Make Sure That You Find Out About All of Them to See if You Will Earn More or Less in the Future
Singapore is popular as a country that still reduces corporate tax rates and offers different incentives for different taxes in attracting and keeping global investments. There is a single-tier territorial based flat-rate income tax system for corporations. Singapore has an effective tax rate and a business-friendly environment, which are both main factors that contribute to economic growth and foreign investment in the city-state.
Single-tier Income Tax System
Since 2003, Singapore had started using a single-tier corporate income tax system, which is an indication that stakeholders do not have double taxation. The tax company pays the stakeholder income which is the final tax and dividends purchased by a company to stakeholders are exempted from other taxes.
Headline Tax rate
The headline of Singapore’s corporate tax is at 17% flat. In order to draw in investment, the tax rates in Singapore have been consistently going down.
The headline tax rate for income in Singapore that is similar to other jurisdictions does not normally provide an actual indication of an effective corporate tax rate. Normally, the effective tax rate is lesser compared to the headline tax rate because of the applicable tax incentives, exemptions, etc. Taxable IncomeUnder the territorial tax system of Singapore, the qualifying generated income that is remitted to Singapore comes from a taxable foreign source. The taxable incomes are gains or profits that come from any business or trade. The income that comes from an investment like interest and rental property income.
General Tax Incentives
The general tax exemptions and incentives mentioned here are the current ones that Singapore tax resident companies can have. After the application of tax exemptions have been applied, small to mid-size Singapore company effective income tax rate is significantly reduced. From 2020 onwards, the tax exemptions for newly incorporated tax companies during the first 3 consecutive years are 75% exemptions during the first $100,000 normal chargeable income. The newly incorporated companies can have the 75% tax exemption from the first S$100,000 for the first three tax filing years if they can have these conditions:
- The incorporation took place in Singapore
- Singapore tax resident
- Does not exceed 20 shareholders where at least one of them holds at least 10% of shares
- There is a further 50% tax exemption on an income with a maximum of S$100,000. Newly formed companies also have the eligibility to have a further partial tax exemption that translates to 8.5% tax rate on a taxable income of S$100,000 every year
- The taxable income more than S$100,000 can charge with a normal headline tax rate of 17%
A company is considered a Singapore tax resident if its management and control were done in Singapore during the Year of Assessment (YA) preceding. The YA is a period of 12 months where an assessment of the company’s income is being performed. For instance, the YA 2018 12-month assessment period would be from April 1, 2016, to March 2017. In order to know where the control and management is don, it depends more on where strategic decisions take place instead of where the company was incorporated.
Benefits of a Tax Resident Company
The benefits a tax-resident company enjoys can avoid certain income double taxation in countries that Singapore signed in Avoidance of Double Taxation (DTAs) with. That means the company can have a tax exemption or any income reduction which deduct a tax in a foreign country. Similar to that, the income was taxed in Singapore that can claim a tax exemption or reduction in a different country.
- The tax-resident company might be eligible for foreign dividend tax exemptions, service income from foreign countries, and foreign branch profits. It is possible as long as these incomes subject to corporate tax in a foreign country.

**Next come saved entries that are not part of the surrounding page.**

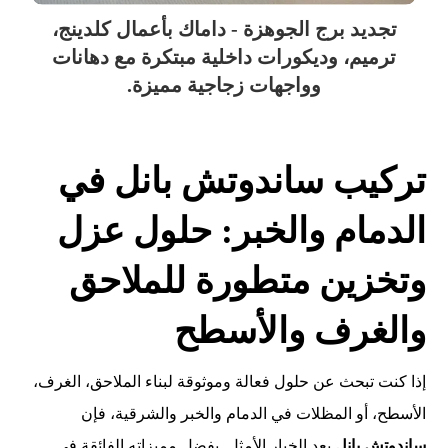
تجديد برج الجوهزة - داماك بأعمال كلدينج،
ترميم، وديكورات داخلية مبتكرة مع دهانات
وواجهات زجاجية مميزة.
تركيب ساندوتش بانل في
الدمام والخبر: حلول عزل
وتخزين متطورة للملاحق
والغرف والأسطح
إذا كنت تبحث عن حلول فعالة وموثوقة لبناء الملاحق، الغرف،
الأسطح، أو المظلات في الدمام والخبر والشرقية، فإن
ساندوتش بانل
يعد الخيار الأمثل. بفضل مميزاته الفائقة في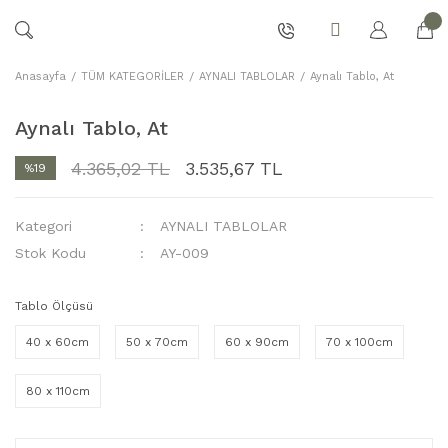
Anasayfa
TÜM KATEGORİLER
AYNALI TABLOLAR
Aynalı Tablo, At
Aynalı Tablo, At
4.365,02 TL
3.535,67 TL
%19
Kategori
AYNALI TABLOLAR
Stok Kodu
AY-009
Tablo Ölçüsü
40 x 60cm
50 x 70cm
60 x 90cm
70 x 100cm
80 x 110cm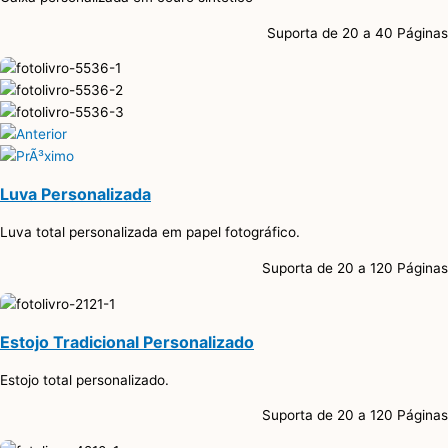
Suporta de 20 a 40 Páginas
Luva Personalizada
Luva total personalizada em papel fotográfico.
Suporta de 20 a 120 Páginas
Estojo Tradicional Personalizado
Estojo total personalizado.
Suporta de 20 a 120 Páginas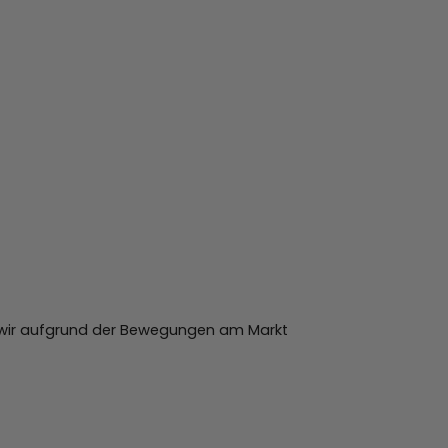
da wir aufgrund der Bewegungen am Markt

- The Singapore tax-resident company might be eligible for foreign individual tax exemptions as long as such incomes subject to corporate tax in a different country. In order to have tax exemptions, the foreign country should have at least 15% corporate tax and an Inland Revenue Authority of Singapore (IRAS) considers the company to benefit from a tax exemption.
- During the first 3 years of assessment, the tax resident company might qualify for 100% tax exemption during the first S$100,000 of chargeable income and 50% tax exemption during the next chargeable income of S$200,000.
Aside from corporate taxes, companies should pay a withholding tax when they with certain categories of services to non-resident companies. Tax Exemptions for Newly Opened companies in order for local companies to grow, Singapore has a new startup company scheme that is providing tax exemption on an income start-up. Under this scheme, new companies that have the qualifying criteria are eligible to receive a tax exemption for 3 straight YAs depending on what year it falls.
Starting YA 2020
New qualifying companies with a tax exemption during the first S$100,000 taxable income and an exemption of 50% on the next taxable income of S$100,000.
From YA 2010 to YA 2019
New qualifying companies have a full 100% tax exemption during the first S$100,000 of taxable income plus a 50% exemption on the next S$200,000 taxable income.
Treatment of Losses
Generally, a company can take out allowable expenses against Singapore taxation purposes income. The loss can be indefinitely forwarded, but it should deduct in the first available year where a statutory income is present. The loss deduction follows a basis of the proceeding year basis. It is important to consider that losses can be used as long as there is no substantial change when it comes to the shareholding and where principal activities are applicable. This is the tax information you should know if you are planning to open a company in Singapore because as an investor, this is important. Singapore has one of the best economies in the world and you can have a lot of success doing business here.